Daniel Kokotajlo comments on Safer sandboxing via collective separation

Daniel Kokotajlo 10 Sep 2020 9:13 UTC
LW: 5 AF: 2
AF
This makes deployment on a range of real-world tasks more feasible. Even if each individual member of a population AGI is as intelligent as any hundred humans put together, I expect that we could (with sufficient effort) create secure deployment and monitoring protocols that the individual AI could not break, if it weren’t able to communicate with the rest of the population beforehand.
I am less confident in this than you. Imagine a dream team of a hundred humans, containing some amazing visionaries, scientists, geniuses, political strategists, public speakers, analysts, artists, etc. all unified and inspired by the same goal and working smoothly together.
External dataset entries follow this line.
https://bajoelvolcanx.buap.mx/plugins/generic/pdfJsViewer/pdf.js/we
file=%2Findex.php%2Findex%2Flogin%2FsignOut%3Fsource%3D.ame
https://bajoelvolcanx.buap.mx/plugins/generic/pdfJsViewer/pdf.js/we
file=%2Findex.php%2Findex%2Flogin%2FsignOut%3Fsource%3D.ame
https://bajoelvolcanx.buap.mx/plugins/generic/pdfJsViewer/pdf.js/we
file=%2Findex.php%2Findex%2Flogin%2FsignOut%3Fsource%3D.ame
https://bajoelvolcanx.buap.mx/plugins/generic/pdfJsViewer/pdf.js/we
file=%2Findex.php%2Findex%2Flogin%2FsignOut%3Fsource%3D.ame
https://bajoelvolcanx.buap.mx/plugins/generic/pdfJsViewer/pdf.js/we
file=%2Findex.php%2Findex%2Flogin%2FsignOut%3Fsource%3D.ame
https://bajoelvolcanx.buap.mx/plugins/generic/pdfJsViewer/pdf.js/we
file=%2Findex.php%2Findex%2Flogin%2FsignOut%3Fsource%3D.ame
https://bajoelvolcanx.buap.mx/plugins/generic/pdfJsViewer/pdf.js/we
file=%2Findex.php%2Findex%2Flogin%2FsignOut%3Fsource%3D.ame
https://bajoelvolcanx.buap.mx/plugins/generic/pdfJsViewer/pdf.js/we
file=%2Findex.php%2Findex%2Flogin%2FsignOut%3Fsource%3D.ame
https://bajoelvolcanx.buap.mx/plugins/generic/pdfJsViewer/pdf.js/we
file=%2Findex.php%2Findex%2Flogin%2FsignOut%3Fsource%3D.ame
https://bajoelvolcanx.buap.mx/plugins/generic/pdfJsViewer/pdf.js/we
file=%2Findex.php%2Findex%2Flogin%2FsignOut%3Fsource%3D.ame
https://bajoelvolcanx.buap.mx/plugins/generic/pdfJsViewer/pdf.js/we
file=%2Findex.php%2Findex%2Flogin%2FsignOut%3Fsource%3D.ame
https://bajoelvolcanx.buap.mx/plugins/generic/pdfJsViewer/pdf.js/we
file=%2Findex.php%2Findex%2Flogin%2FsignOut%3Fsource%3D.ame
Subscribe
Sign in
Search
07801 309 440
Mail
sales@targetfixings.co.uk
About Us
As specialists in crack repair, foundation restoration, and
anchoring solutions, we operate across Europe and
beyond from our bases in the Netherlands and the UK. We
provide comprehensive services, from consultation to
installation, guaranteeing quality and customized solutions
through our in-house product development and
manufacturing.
Now imagine an AI who is by themselves more capable than that dream team. Now imagine that there are many such AI, but we are keeping one of them separate from the others, and asking it to perform some useful real-world task for us like design and build a power plant.

When I imagine this, I think the following things might happen:
The AI uses its charisma to build up a rapport with the humans it works with. (98%)
It even subtly manages to convince several of said humans that it is more benevolent and trustworthy than their own human bosses and politicians. (90%)
It manages to spread some new political and ideological ideas which are calculated to make the environment more favorable to it and its comrades (50%).
It manages to convince its human handlers to give it more powers, freedom, etc. (e.g. by arguing that its current conditions are basically slavery, or by arguing that it needs said powers to do its job). (80%)
The AI finds some way to “escape,” creating more copies of itself somewhere. (30%)

Something else I haven’t thought of (80%)

I mean these possibilities to be disjunctive, not conjunctive. Escape could happen even if it doesn’t build up rapport, it could spread new ideas without convincing anyone that it is benevolent, etc.